Today I decided to push through the noise and chaos surrounding me and sitting on me and talking to me and enquiring of me so that I could write a post here so people would still know we exist. "No news is good news" doesn't always prove true and so I wanted to reassure the faithful who support us through the noisy, as well as the silent times, that we're still here and God is still putting out our fires.
But it looked a lot like this.

Not included in this photo representation of what some might mistake for an attention or distraction disorder, is roughly a dozen other bodies swirling inside my office as well as all the sounds from the kids working and playing outside my window.
I wanted to tell you what's happening with my adult sons, and about Kwan just about to start her "senior" year of "high school", and about how Wind and Sky are here for a two week visit and how we're loving every second of it, and about how few cobras we've seen lately, and the changes that are just ahead. But now I'm exhausted from the effort of trying to type and I don't have enough words to write with any detail about those things.
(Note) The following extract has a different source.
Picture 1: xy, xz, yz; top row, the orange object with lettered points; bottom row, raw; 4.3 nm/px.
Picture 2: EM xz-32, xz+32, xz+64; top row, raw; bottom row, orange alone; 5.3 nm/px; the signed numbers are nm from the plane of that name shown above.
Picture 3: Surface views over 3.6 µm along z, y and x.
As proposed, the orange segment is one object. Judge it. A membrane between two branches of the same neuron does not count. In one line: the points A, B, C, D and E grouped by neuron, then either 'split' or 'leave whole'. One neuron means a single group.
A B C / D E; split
But I have enough energy to tell you this ... God is good and He is faithful. He takes us as we are but never leaves us in that condition. He takes our pitiful, sometimes childlike offerings, and exclaims over them in what I imagine is similar to how we fuss over the half-dead flowers the kids bring us. We see their hearts and not the wilted petals of a gift squeezed too hard before being handed over.
God keeps picking us up and dusting us off and setting us back on the path with a gentle admonition to stop falling into the ditch on either side when He's right there perfectly willing to hold us up.

As I walk my quiet path around the moonlit rice paddy in the pre-dawn hour while I pray, I sometimes hear my awkwardness leak out as I talk with the One who knows me best. And then I laugh a little too loud as I tell Him how silly and small I feel. I'll hear Him speak so clearly that sometimes it literally makes me jump as though I've just realized He's actually there with me and I'm somehow startled that He can make Himself known so audibly.
I recently started to sing a hymn of praise while I'm out there with Him and the first few times I squawked out the words I was so embarrassed that I said aloud, "I'm so sorry I sound like that!" and then I laughed into the darkness as tears filled my eyes because God's response was so gentle.
He scrolled images of my children singing their songs of praise through my mind, a little off tune but with purity of heart. He showed me how lovingly I hear those sounds and the joy it elicits within me.
You can't be in God's presence, truly seeking His heart, and not end up in tears. I just don't think it's possible. He's my undoing (in the best way conceivable) and He's also the One who puts me back together.